[Text segment]

# dirty tank problem



## ultramagnus (Jan 30, 2006)

i got a used tank from a friend,
I cleaned the tank very well, but the glass has some sort of white splotches on it, i can't clean them off? 
Any idea what it could be, if i wipe with windex or water, the splotches come off only to return when it dries.
any way i can remove it?


----------



## Reefneck (Oct 15, 2005)

Single edged Razor blade?


----------



## msdolittle (Mar 4, 2006)

Hm, that never occurred to me.....


----------



## vinimack720 (Apr 20, 2006)

i have the same problem with my tank, they were circular white spots on the back of the tank, i tried windex and they also just came back. I also tried using a razor to scrape it off but that didnt do anything either, i just got fed up and set the tank up any way, they are not noticeable now that their is water in it and it hasnt hurt my fish, i would sugest that u leave them alone unless they really bother you. If you find anything that gets them off let me know.


----------



## Tonymd (Apr 24, 2006)

I just got a used tank also and it has alota white buildup on it. Its calcium buildup and i hear that limeaway works realy good but make sure to rinse it very well after using it. You most def dont want limeaway in with your fish lol


----------



## Guest (May 8, 2006)

If a razor blade doesn't work, then try the limeaway stuff. I think vinegar will work also. Just make sure you rinse the tank alot after using any of the cleaners.


----------

[Problem set]
**a.** Using the forum thread about the dirty tank, decide whether each statement agrees with it: (i) the first poster says the splotches come back once the glass dries; (ii) vinimack720 reports that scraping with a razor removed the spots; (iii) Tonymd identifies the white buildup as calcium. Answer yes or no for each, quoting the words from the thread that decide it.
**b.** Summarize the forum thread about the dirty tank in two sentences.
**c.** Rewrite the paragraph of the forum thread about the dirty tank that begins "i have the same problem with my tank" as a bulleted list that keeps its main facts.

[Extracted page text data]
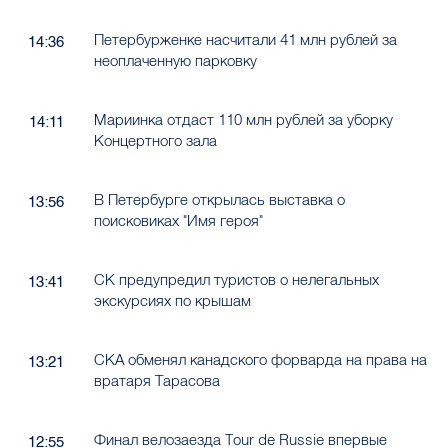
Петербурженке насчитали 41 млн рублей за
14:36
неоплаченную парковку
Мариинка отдаст 110 млн рублей за уборку
14:11
Концертного зала
В Петербурге открылась выставка о
13:56
поисковиках "Имя героя"
СК предупредил туристов о нелегальных
13:41
экскурсиях по крышам
СКА обменял канадского форварда на права на
13:21
вратаря Тарасова
Финал велозаезда Tour de Russie впервые
12:55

[Task results]
**a.**
(i) Yes: "the splotches come off only to return when it dries."
(ii) No: "I also tried using a razor to scrape it off but that didnt do anything either"
(iii) Yes: "Its calcium buildup"

**b.** A member who got a used tank from a friend reports white splotches on the glass that Windex or water removes only until the glass dries. Replies suggest a single-edged razor blade, Limeaway for what one member calls calcium buildup, or vinegar, with advice to rinse the tank well afterward, while another member found that neither Windex nor a razor worked but that the spots are not noticeable once the tank holds water.

**c.**
- The poster's tank had circular white spots on the back.
- Windex removed them only temporarily, and they came back.
- Scraping with a razor did not remove them either.
- The poster set the tank up anyway.
- With water in the tank, the spots are not noticeable and have not harmed the fish.
- The poster suggests leaving them alone unless they are bothersome and asks to hear of anything that removes them.